Если бы. Я выгляжу дико в области… бикини. И однобокая проблема разрастается до катастрофических размеров. Боюсь, ни маникюрные ножницы, ни тюбик тонального крема ее не решат. Сбрить все к чертям? Пожалуй, это выход. Как же, выход. На кого я буду похожа? На какую-нибудь Мэгги из порнухи. Вот дерьмо, что же делать?
Прежде всего снять трубку — телефон надрывается. В трубке некая Электра из некой рекламной фирмы. Самое противное в работе на дому, чтоб вы знали, — звонки в любое время дня хрен знает от кого. Не повезло Электре. Сейчас я не в состоянии вникать в ее проблемы — своих полное бикини.
— Тра-та-та, тра-та-та… вечеринка, — говорит Электра. — Вы не подтвердили получение приглашения.
— Какая еще вечеринка?
Судя по голосу, Электра однобокостью в области бикини не страдает. Судя по голосу, Электра носит платье шестого размера (для безгрудых), обувь от Гуччи и заколки-бабочки в волосах. Мое настроение падает еще ниже.
— В Хокстоне. По случаю премьеры. «Изгибов».
— А-а-а! — Я чуть не прыскаю. — Мистер Данфи. Нет, благодарю вас, Электра. (Перед глазами всплывает Сэм Данфи. Он в своей прозрачной футболке, улыбается.)
— Так вы не сможете прийти?
— Не смогу. (Данфи все еще здесь. Интересно, если стукнуть по лбу — исчезнет?)
— О…
— Я уверена, что прием будет грандиозный, но…
— О… — повторяет Электра. — Наверное, придется пересмотреть схему гостевого стола.
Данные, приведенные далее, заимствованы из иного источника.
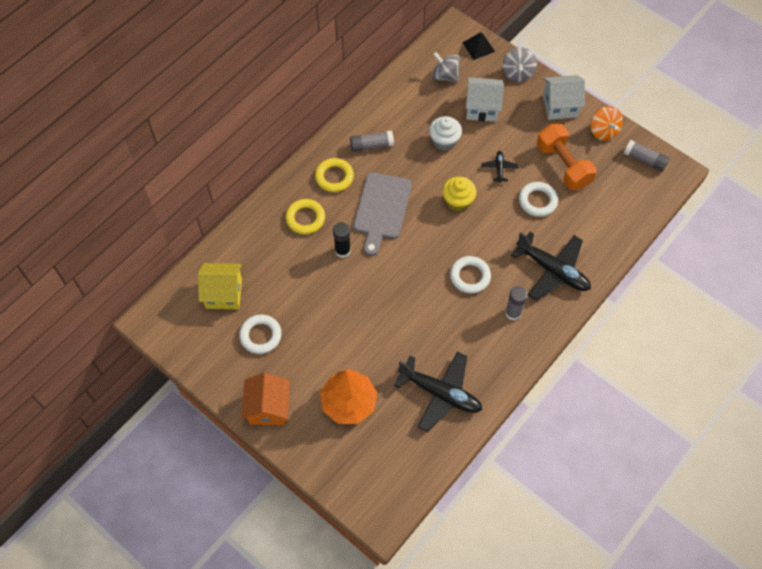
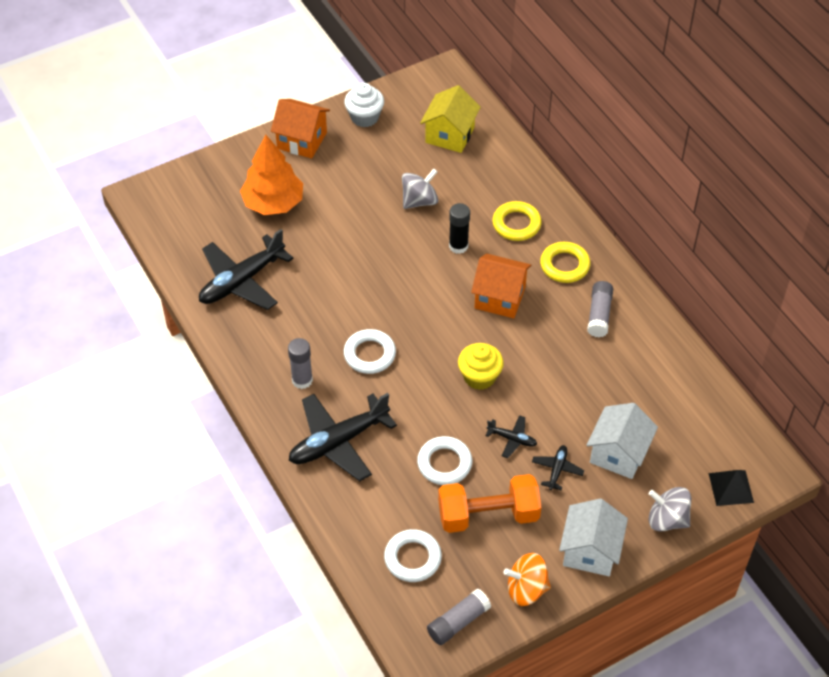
camera: 110 degrees right, 10 degrees down
(261, 336) = (385, 152): white ring -> white ring (412, 558)
(381, 209) = (499, 297): grey cutting board -> orange house
(444, 141) = (578, 393): white cupcake -> white cupcake (364, 117)
(445, 76) = (688, 429): grey spinning top -> grey spinning top (419, 201)
(510, 137) = (557, 470): none -> black plane

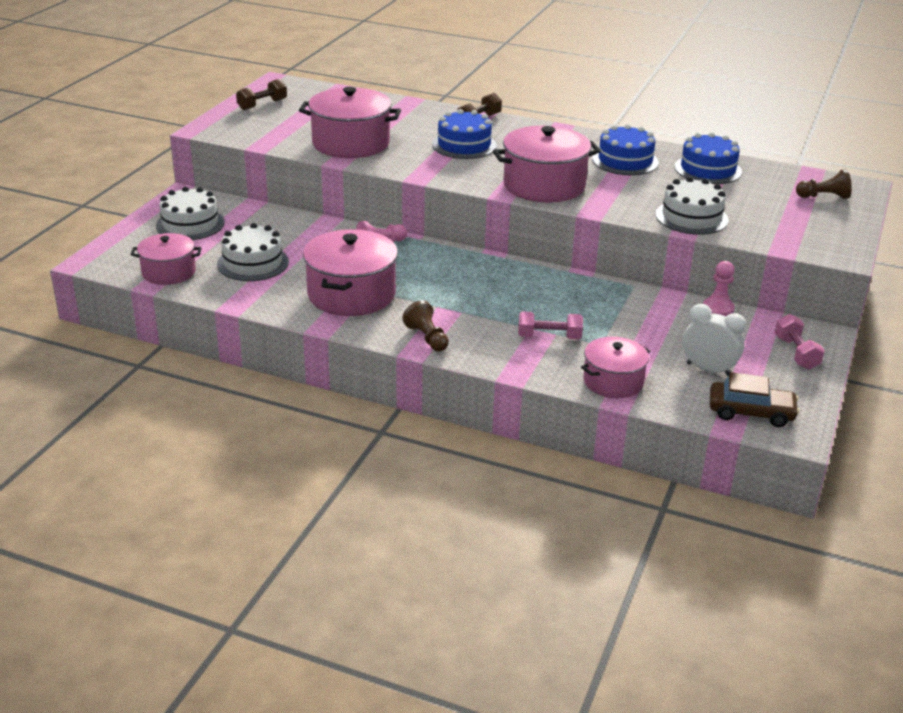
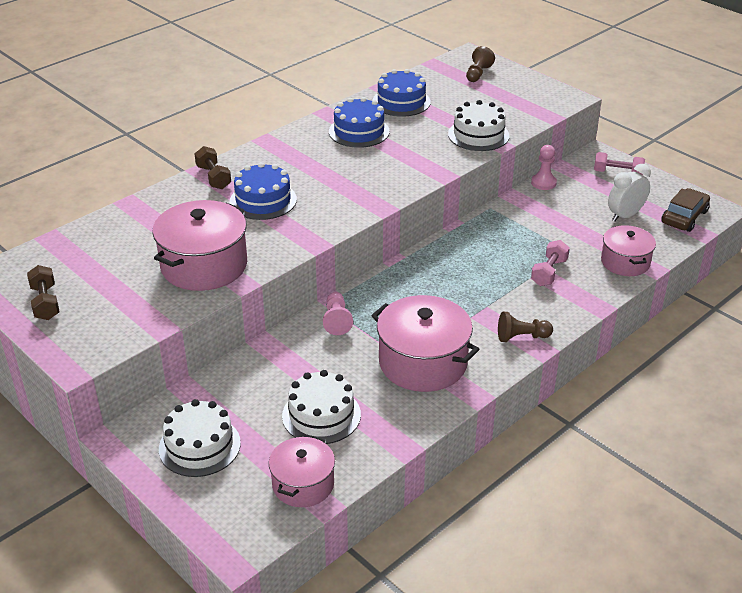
camera: 65 degrees left, 5 degrees up
(544, 185) = (378, 183): pink pot -> none

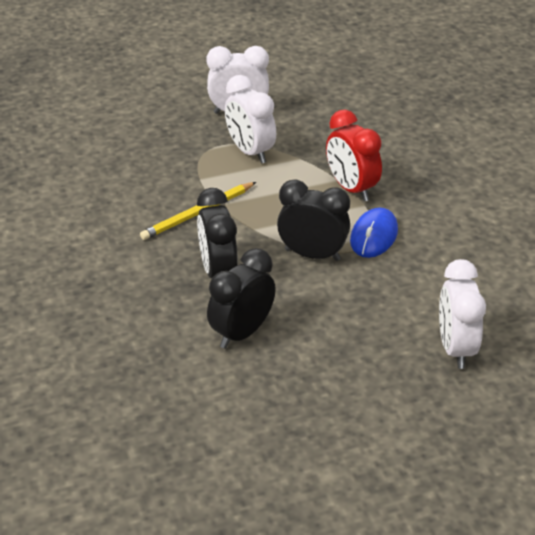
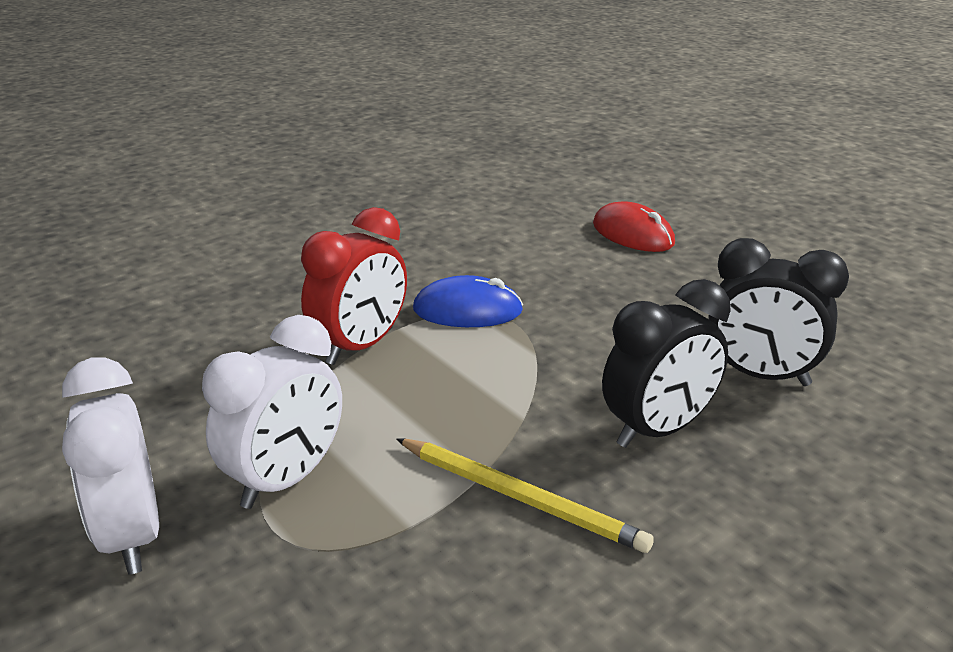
camera: 110 degrees left, 10 degrees down
(312, 254) = (545, 351): black clock -> none
(455, 348) = (632, 234): white clock -> red mouse

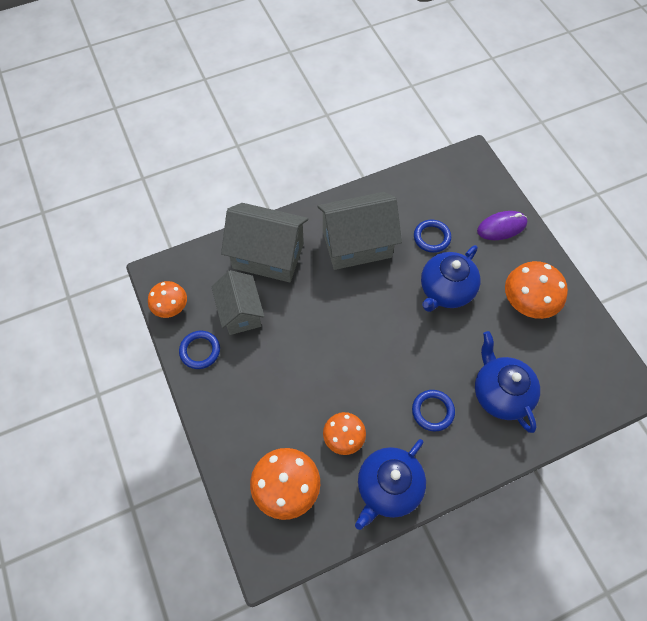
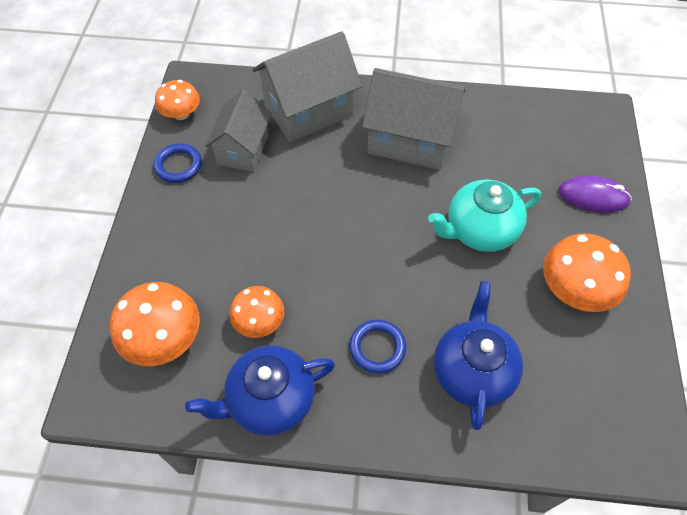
camera: 30 degrees right, 5 degrees down
(268, 256) = (309, 111): grey house -> grey house turned 75 degrees counterclockwise
(431, 237) = (500, 171): blue ring -> none
(445, 290) = (479, 231): blue teapot -> turquoise teapot

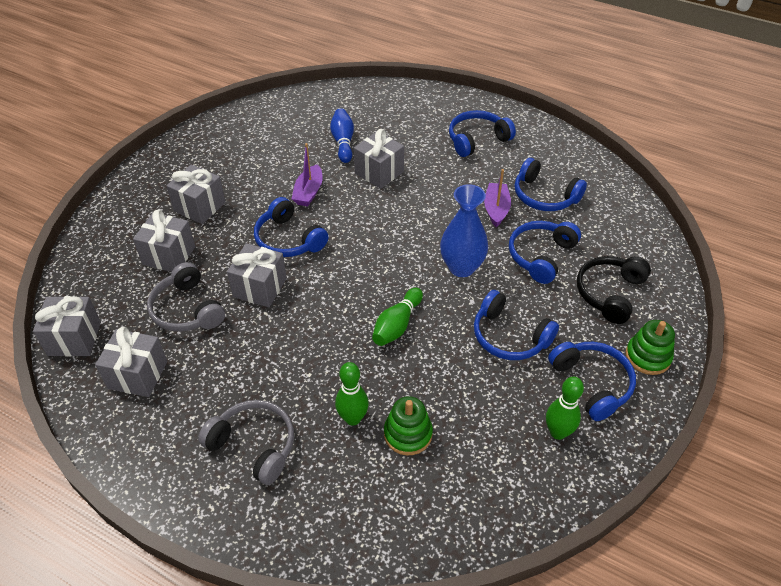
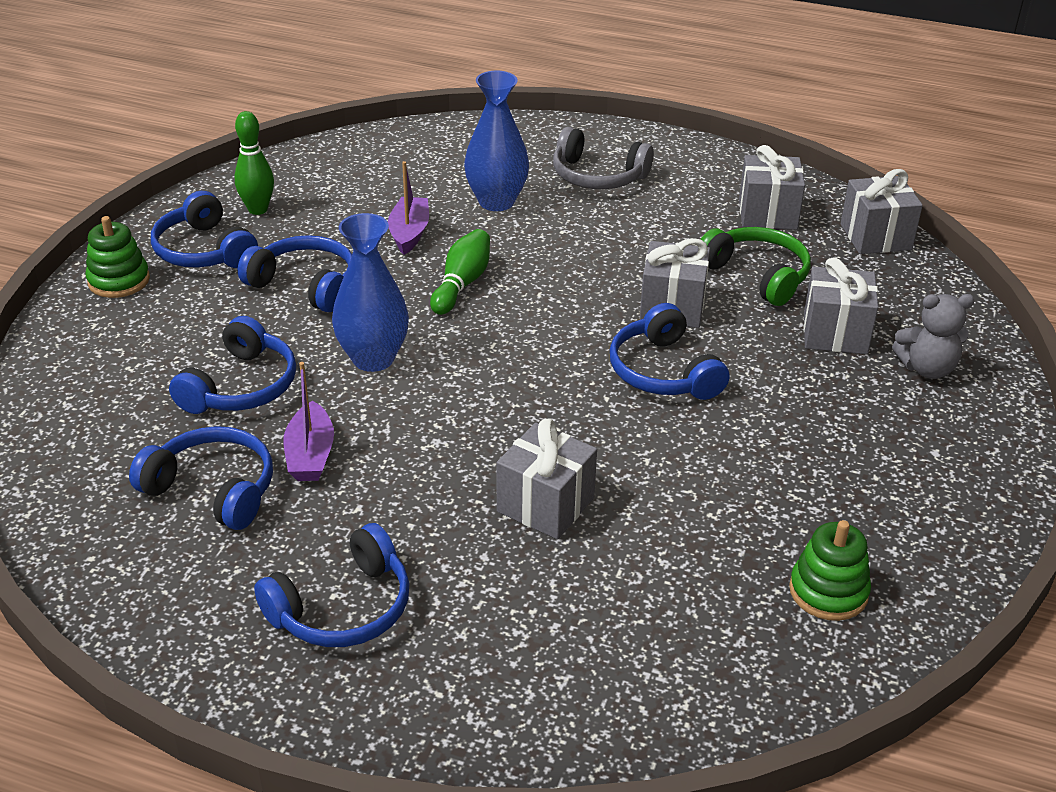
camera: 170 degrees right, 10 degrees down
(134, 225) = (927, 368): none -> grey teddy bear
(187, 309) = (757, 275): grey headphones -> green headphones
(200, 207) = (844, 407): grey gift -> none
(288, 239) = (663, 372): blue headphones -> blue headphones turned 150 degrees counterclockwise
(309, 192) = (666, 451): purple boat -> purple boat (409, 233)
(343, 142) = (643, 568): blue bowling pin -> none
(353, 418) = (496, 202): green bowling pin -> blue vase
(408, 434) = (431, 196): green stacking toy -> green stacking toy (828, 591)
(609, 293) = (144, 346): black headphones -> none

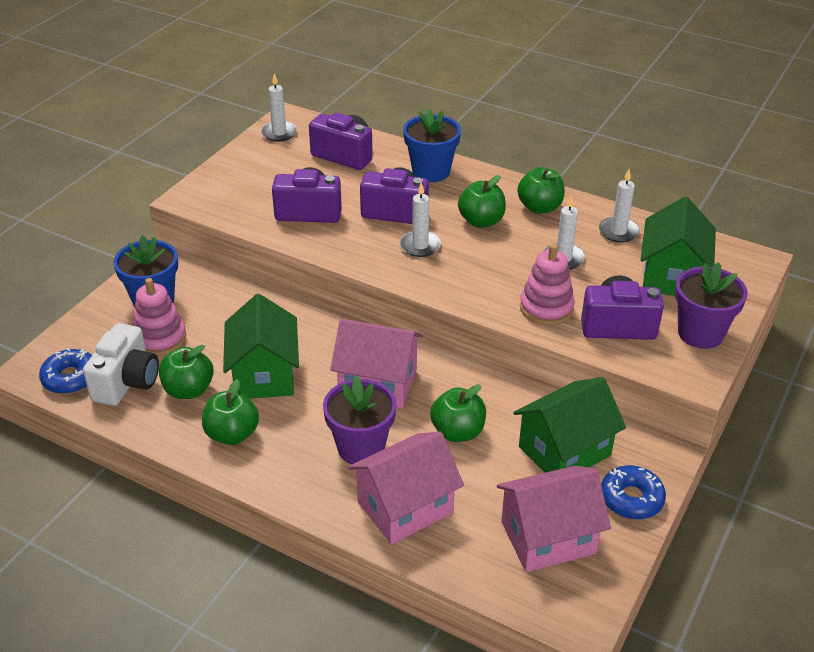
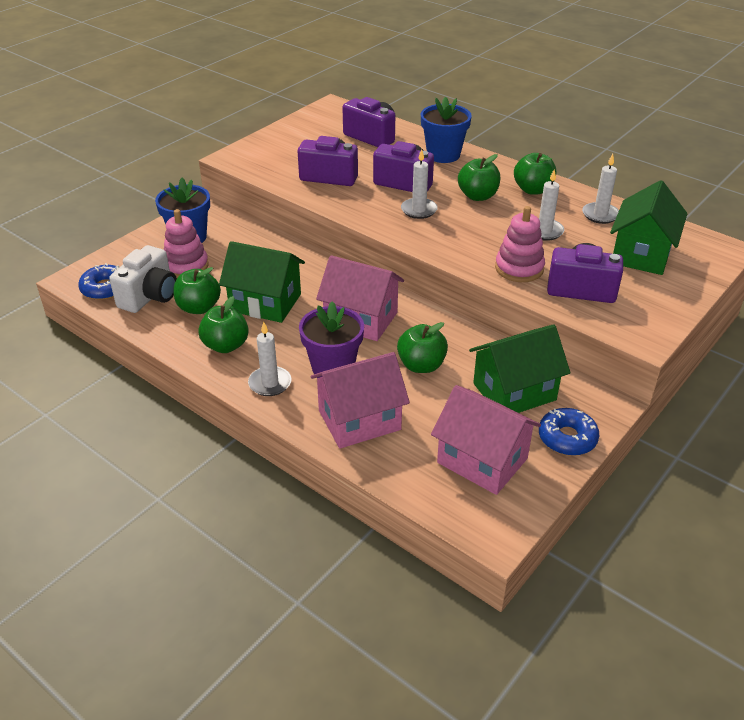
camera: 10 degrees right, 0 degrees up
(264, 374) = (265, 302): green house -> green house turned 75 degrees counterclockwise
(279, 133) = (321, 116): white candle -> white candle (270, 383)
(548, 537) = (482, 460): pink house -> pink house turned 45 degrees clockwise
(700, 333) = (657, 303): purple flower pot -> none

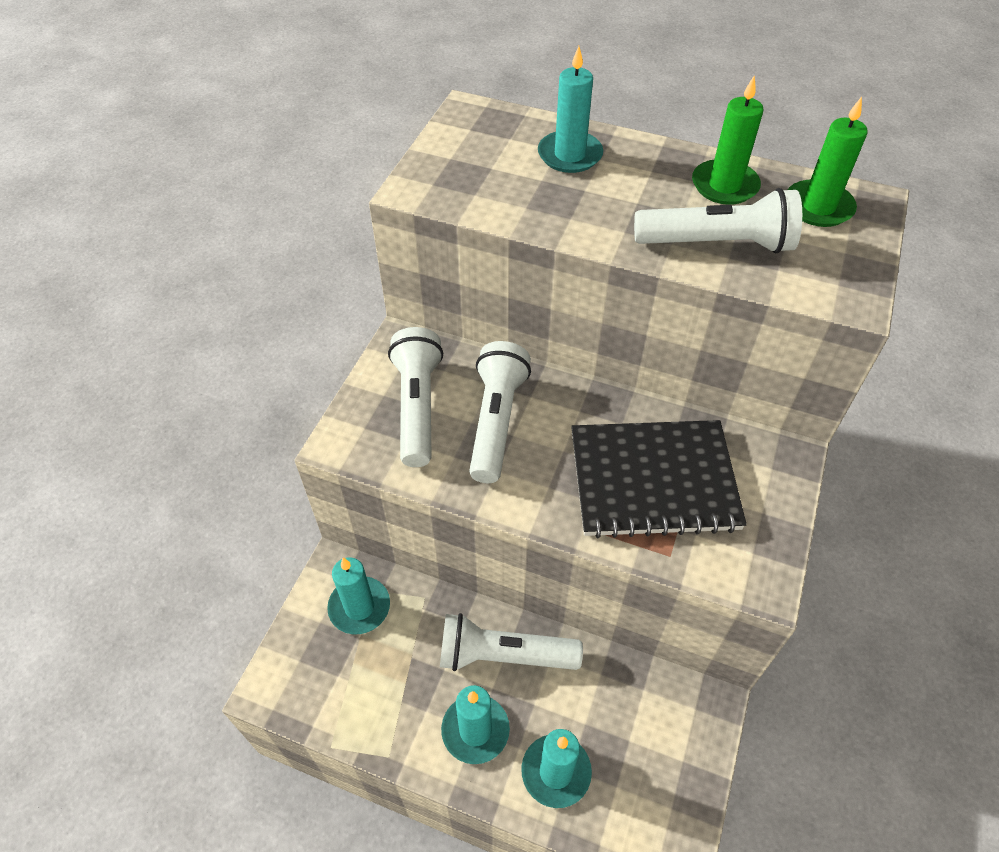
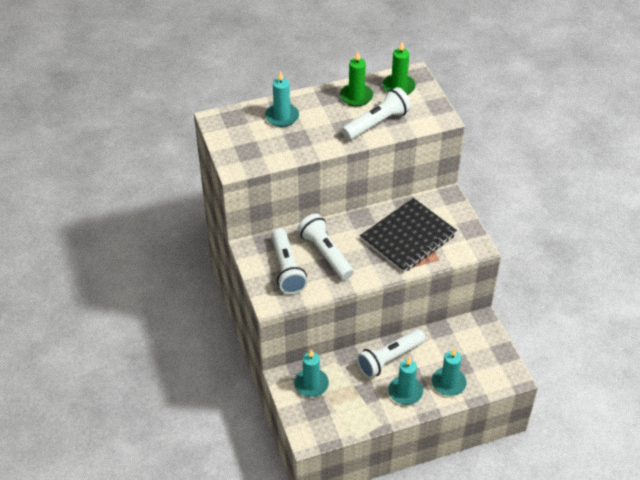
camera: 40 degrees left, 5 degrees down
(417, 407) = (287, 269): white flashlight -> white flashlight turned 150 degrees counterclockwise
— Наверное. Извините, Электра, у меня мало вре… Какого стола? Речь ведь шла о приеме на шестьсот человек?
Прихрамывая, я двигаюсь к кухонному столу, из-под кучи бумажек выуживаю приглашение: «Шампанское, канапе».
— Тут сказано только про напитки. — Вечно эти знаменитости темнят. Плеснут в бокал дерьмового винца — и все. Одна радость — виноватой себя не буду чувствовать. — Простите, Электра, мне пора бежать.
— Я звоню не по поводу приема, — цедит теперь уже не просто тонкая, но и желчная Электра. — После общего приема намечено празднование премьеры в клубе «Граучо». Спектакль начинается в девятнадцать ноль-ноль. Торжественный прием — в двадцать один ноль-ноль. А вечеринка — в полночь.